所以“姐姐”并不是另一只幼龙的名字,而是指与她有着同样的身体、相似的面貌和血肉构成的“人”吗?

是同类,也是血与血同源的象征。

想到这点,她不禁对另一只幼龙生起了强烈的好奇心,特别想见一见它。

可这注定只是妄想,对方被关在隔壁,因长得很好而被整个实验室寄予厚望,平时由吴博士亲自看护,比她的待遇“高”多了。

她时常听到研究员拿她跟另一只幼龙做对比,说什么“银灰色的恐龙有,但灰白色红眼睛的恐龙可没有,公司对外展出的肯定是第一只”,以及“如果第二只的颜色能奇怪点,它就不用辛苦捕猎了,博士会养着它”……

简单来说,她因为外表不够出色,所以不得展出,只能沦落到“充当实验体收集数据”的地步。

可不知为何,她心中非但没有半点遗憾,还万分庆幸自己长得普通。好吧,这是她第一次感谢自己长得像个恶魔。

但比起这些“小事”,她更在意的是人类对她的研究。往往,她总能在人类的对话中找到自己的优势和定位。

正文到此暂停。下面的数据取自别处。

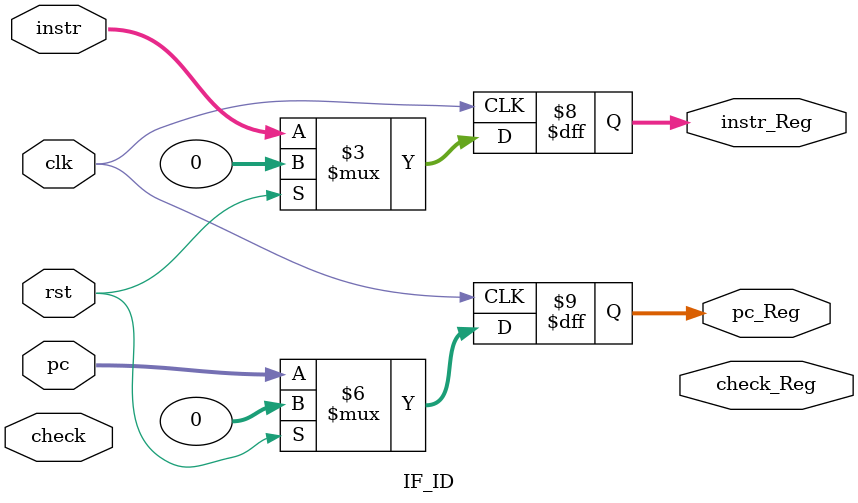
<source format=v>
module IF_ID( clk, rst, pc, instr, check, pc_Reg, instr_Reg, check_Reg );

	input [31:0] pc, instr;
	input clk, rst ;
	input [6:0] check ;
	output reg [6:0] check_Reg ;
	output reg [31:0] instr_Reg, pc_Reg;

	always@( posedge clk )
	begin
		if ( rst )
		begin
			pc_Reg <= 0;
			instr_Reg <= 0;
			
		end
		else
		begin
			pc_Reg <= pc;
			instr_Reg <= instr;
			
		end
	end
	
endmodule 

</source>
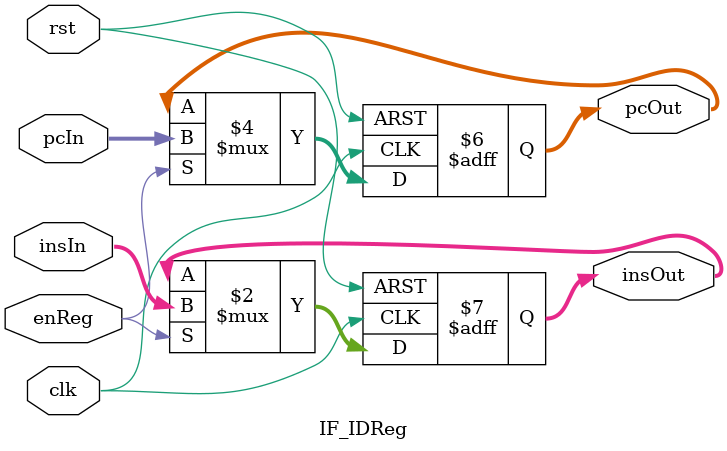
<source format=v>
module IF_IDReg(
    input clk,
    input rst,
    input enReg,
    input [31:0] pcIn,
    input [31:0] insIn,
    output reg [31:0] pcOut,
    output reg [31:0] insOut
);

always @(posedge clk or posedge rst) begin
    if (rst) begin
        pcOut <= 0;
        insOut <= 0;
    end
    else if (enReg) begin
        pcOut <= pcIn;
        insOut <= insIn;
    end
end

endmodule
</source>
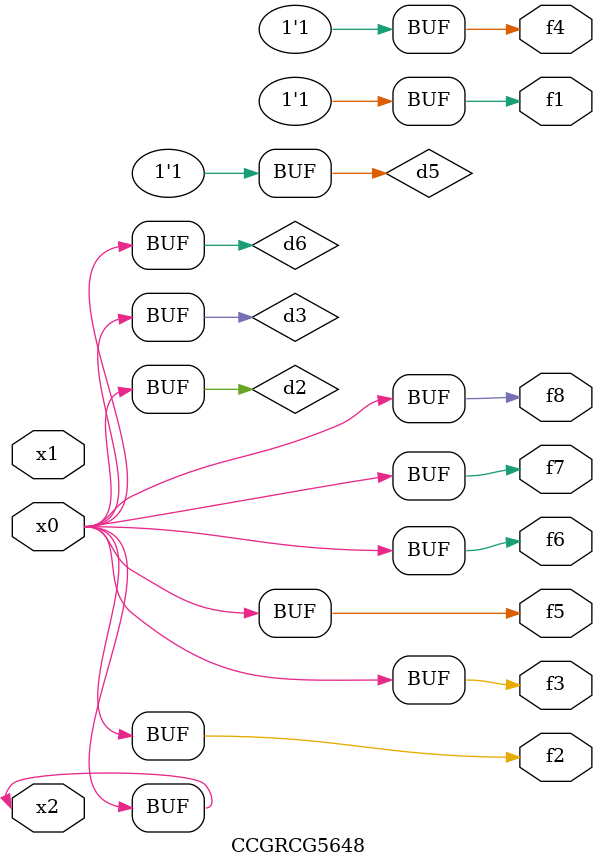
<source format=v>
module CCGRCG5648(
	input x0, x1, x2,
	output f1, f2, f3, f4, f5, f6, f7, f8
);

	wire d1, d2, d3, d4, d5, d6;

	xnor (d1, x2);
	buf (d2, x0, x2);
	and (d3, x0);
	xnor (d4, x1, x2);
	nand (d5, d1, d3);
	buf (d6, d2, d3);
	assign f1 = d5;
	assign f2 = d6;
	assign f3 = d6;
	assign f4 = d5;
	assign f5 = d6;
	assign f6 = d6;
	assign f7 = d6;
	assign f8 = d6;
endmodule

</source>
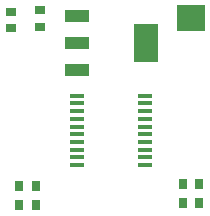
<source format=gtp>
G04*
G04 #@! TF.GenerationSoftware,Altium Limited,Altium Designer,23.3.1 (30)*
G04*
G04 Layer_Color=8421504*
%FSLAX44Y44*%
%MOMM*%
G71*
G04*
G04 #@! TF.SameCoordinates,7D95EF5C-A674-4E58-8619-D26F187C42BB*
G04*
G04*
G04 #@! TF.FilePolarity,Positive*
G04*
G01*
G75*
%ADD16R,2.4400X2.2000*%
%ADD17R,0.9500X0.7500*%
%ADD18R,2.1500X1.0000*%
%ADD19R,2.1500X3.2500*%
%ADD20R,0.6350X1.2700*%
%ADD21R,0.7500X0.9500*%
G04:AMPARAMS|DCode=22|XSize=0.4mm|YSize=1.2mm|CornerRadius=0.05mm|HoleSize=0mm|Usage=FLASHONLY|Rotation=270.000|XOffset=0mm|YOffset=0mm|HoleType=Round|Shape=RoundedRectangle|*
%AMROUNDEDRECTD22*
21,1,0.4000,1.1000,0,0,270.0*
21,1,0.3000,1.2000,0,0,270.0*
1,1,0.1000,-0.5500,-0.1500*
1,1,0.1000,-0.5500,0.1500*
1,1,0.1000,0.5500,0.1500*
1,1,0.1000,0.5500,-0.1500*
%
%ADD22ROUNDEDRECTD22*%
D16*
X488641Y449580D02*
D03*
D17*
X360659Y441822D02*
D03*
Y455821D02*
D03*
X336150Y454848D02*
D03*
Y440848D02*
D03*
D18*
X392390Y450990D02*
D03*
Y427990D02*
D03*
Y404990D02*
D03*
D19*
X450890Y427990D02*
D03*
D20*
X484522Y449580D02*
D03*
X492760D02*
D03*
D21*
X343520Y307340D02*
D03*
X357520D02*
D03*
X495838Y308864D02*
D03*
X481838D02*
D03*
X343520Y290830D02*
D03*
X357520D02*
D03*
X495696Y293116D02*
D03*
X481696D02*
D03*
D22*
X392580Y383470D02*
D03*
Y376970D02*
D03*
Y370470D02*
D03*
Y363970D02*
D03*
Y357470D02*
D03*
Y350970D02*
D03*
Y344470D02*
D03*
Y337970D02*
D03*
Y331470D02*
D03*
Y324970D02*
D03*
X449580Y383470D02*
D03*
Y376970D02*
D03*
Y370470D02*
D03*
Y363970D02*
D03*
Y357470D02*
D03*
Y350970D02*
D03*
Y344470D02*
D03*
Y337970D02*
D03*
Y331470D02*
D03*
Y324970D02*
D03*
M02*

</source>
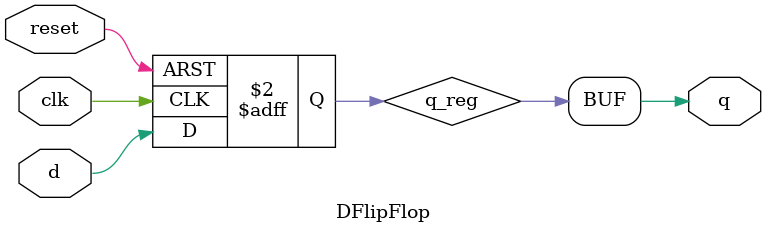
<source format=v>
`timescale 1ns / 1ps


module DFlipFlop(
    input clk,
    input reset,
    input d,
    output wire q
    );
    reg q_reg;
    always @(posedge clk or posedge reset) begin
        if(reset)
            q_reg = 0;
        else
            q_reg = d;
    end
    assign q = q_reg;
    
    specify
        $setup(d, clk, 2);
        $hold(clk, d, 0);
    endspecify
endmodule

</source>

比如那对研究员姐妹,当妹妹把她的数据交给姐姐后,那位姐姐就眉头紧皱,像是见识到了什么不可思议的事。

接着,对方语气凝重地说道:“一般来说,动物的大脑大小在它出生的那一刻就决定了,虽然会在成长的过程中发生一定变化,但绝不会随着年龄的增长而不断增长。”

该是核桃大小的脑子就只能是核桃大小,不可能长成西瓜。

“可是这一只,它的大脑……”她惊疑不定,“一直在变大吗?发育形状与人类的大脑相似?另一只也是这样吗?”

妹妹叹了一口气:“正因为另一只不是,所以我才更担心。”

“我不敢惊动博士,我怀疑他在制造第二只资产时根本没有延用同一组基因,而是把阔鼻猴或黑猩猩的基因换成另一种灵长类的……至于换了什么,我不敢猜更不敢说。”

两姐妹面面相觑,一句不说却胜过千言万语。

她们没有深究和质问,所做的只是将数据报告放下,装作无事发生,只为保全自己。

她们一个照常在实验室看护、记录数据,另一个也在岛上工作,饲养草食性恐龙。各司其职,仿佛从未私下接触过。

阿萨思能读出她们平静的表面下隐藏的恐惧,那种一见到她就“血流加快、呼吸急促”的气息能吸引她全部的注意力,让她不自觉地盯着她们的脖子看。